NA free ransomware decrypting tool

[Let'sgoflying!]

received from my AV service today:
not sure if it is available to the public or just subscribers.

Free Ransomware Decryptor Now Available from Kaspersky!​

If you are a victim of CryptXXX ransomware (.crypt files) or want to stay protected, Kaspersky Lab has released a FREE tool to get your files back without paying a fee.

https://noransom.kaspersky.com/

 

[Let'sgoflying!]

Too good to be true?
Partial story?
Old news?

 

[RJM62]

As far as I can tell, it was only for certain specified incidents, not all ransomware that ever was or will be.

Rich

 

[CT4ME]

Many Many Many versions of the Crypto-whatever out there. The de-crypt tools out there are specific to the version. But, who knows, maybe you'll be lucky. The best defense: Knowledge that the problem exists and Backups, Backups, & Backups. Did I mention check those Backups???

 

[Let'sgoflying!]

and Backups, Backups, & Backups. Did I mention check those Backups???

What if I make a backup on Monday that has the ransomware on it unbeknownst to anyone.
Then on Friday CryptoCons have locked everything down.
So I can't access my files AND my backup is useless.
How far back would a backup need to be made?
What is the longest a ransomware virus can sit quietly?

 

[Palmpilot]

Depends on how the ransomware is written. I think the author could program in a delay of whatever length he wanted.

 

[Let'sgoflying!]

My point exactly. Backups could prove useless. Maybe not right now, but these guys arent stupid.

 

[Palmpilot]

My point exactly. Backups could prove useless. Maybe not right now, but these guys arent stupid.

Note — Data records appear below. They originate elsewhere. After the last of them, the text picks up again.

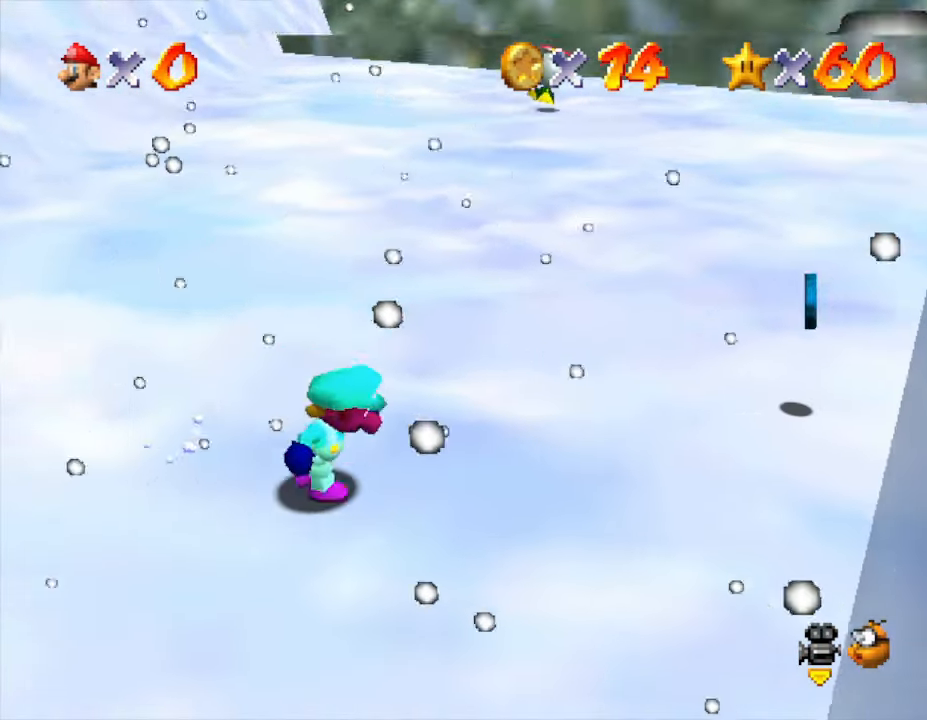
{"buttons": [], "left_stick": "up", "events": [[133, "C_RIGHT", "up"], [250, "left_stick", "up-right"], [283, "C_RIGHT", "down"], [350, "left_stick", "up"], [467, "C_RIGHT", "up"]]}
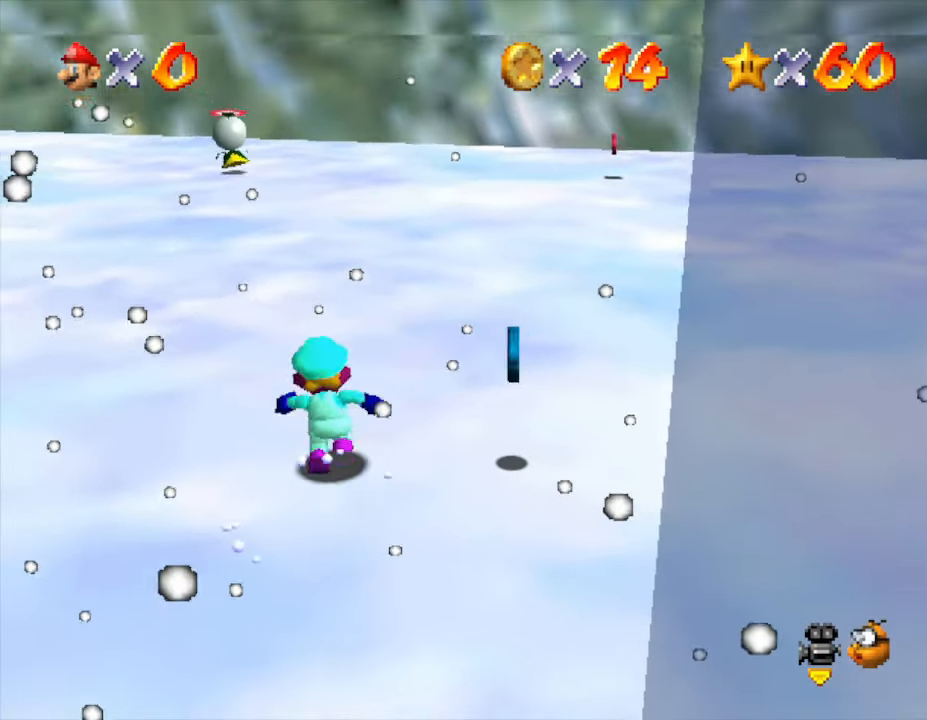
{"buttons": ["C_RIGHT"], "left_stick": "up-left", "events": [[100, "C_RIGHT", "down"], [100, "left_stick", "up-left"], [283, "C_RIGHT", "up"], [400, "C_RIGHT", "down"]]}
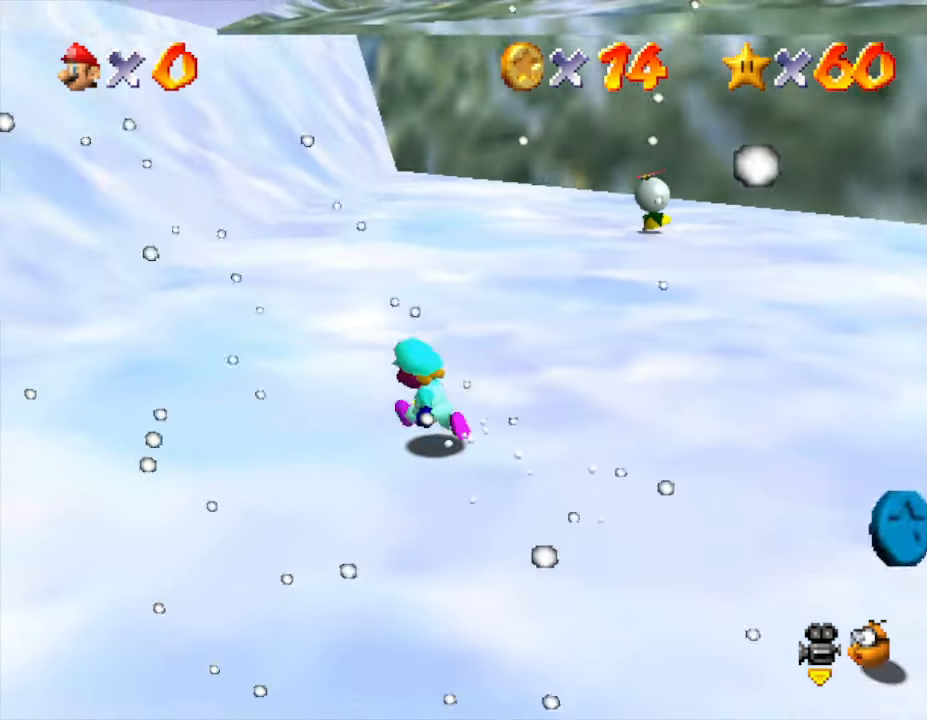
{"buttons": [], "left_stick": "down-left", "events": [[83, "C_RIGHT", "up"], [167, "C_RIGHT", "down"], [367, "C_RIGHT", "up"], [383, "left_stick", "down-left"]]}
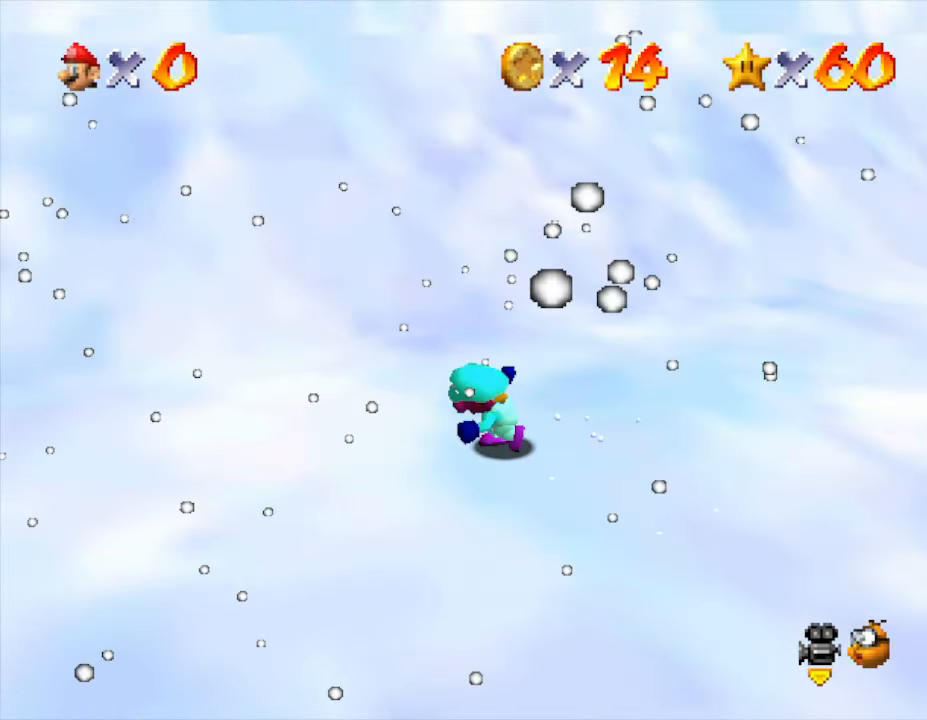
{"buttons": [], "left_stick": "down", "events": [[50, "left_stick", "down"]]}
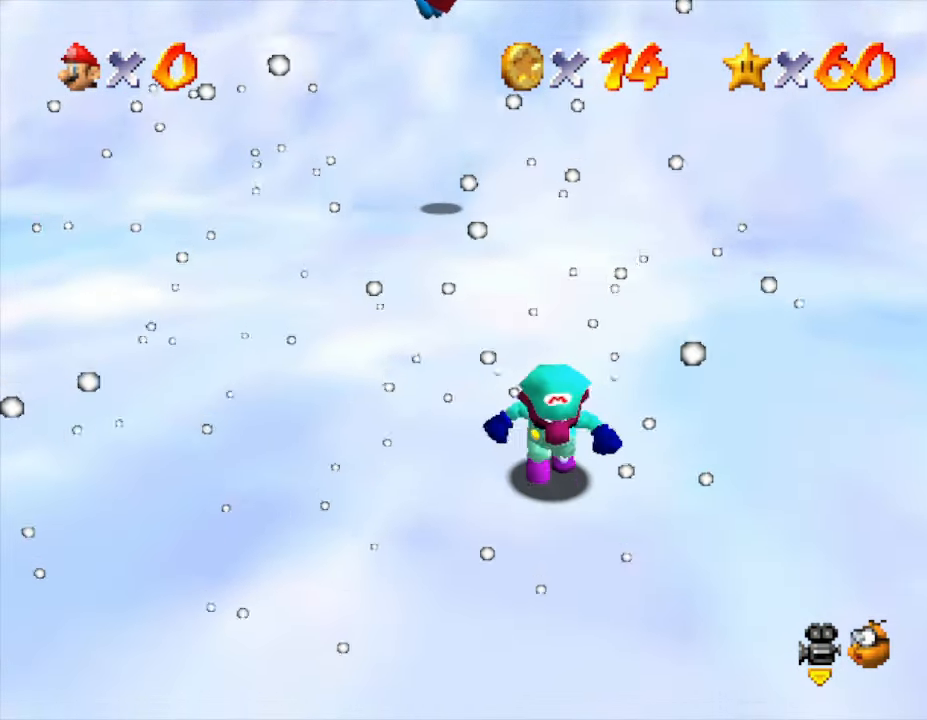
{"buttons": ["A"], "left_stick": "down", "events": [[183, "left_stick", "up"], [250, "A", "down"], [500, "left_stick", "down"]]}
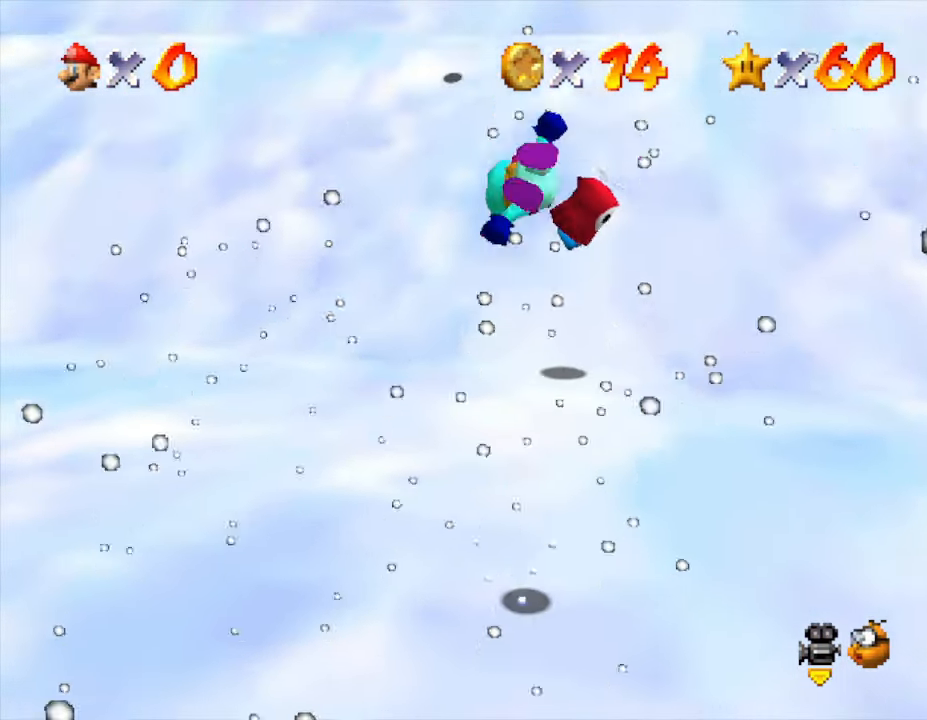
{"buttons": [], "left_stick": "up-left", "events": [[150, "A", "up"], [317, "left_stick", "left"], [483, "left_stick", "up-left"]]}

If there are enough people who don't disconnect their backup drives between backups, the ransomware writers may not feel it's worthwhile to get fancy. I hope so, anyway.

 

[CT4ME]

You'll know quickly if you've been hit, as you can't open the affected files. A delay wouldn't change anything. And the bad guys have no reason to delay the encryption process. We've had several clients tell us initially that there was a delay, but it turns out they just didn't notice the damage for a day. The dates/times showed the process takes hours, even perhaps a day if the number of files is great and the network connections are slow. In one case, there was a large USB drive attached to a workstation that contained tons of jpg files. Because the infection usually encrypts the infected computer first, it took hours to encrypt all the files on the external drive. Luckily, when it finally starting encrypting files on the server, it was caught right away, and the encryption only affected files starting with the letter "A". The ones I've seen work alphabetically.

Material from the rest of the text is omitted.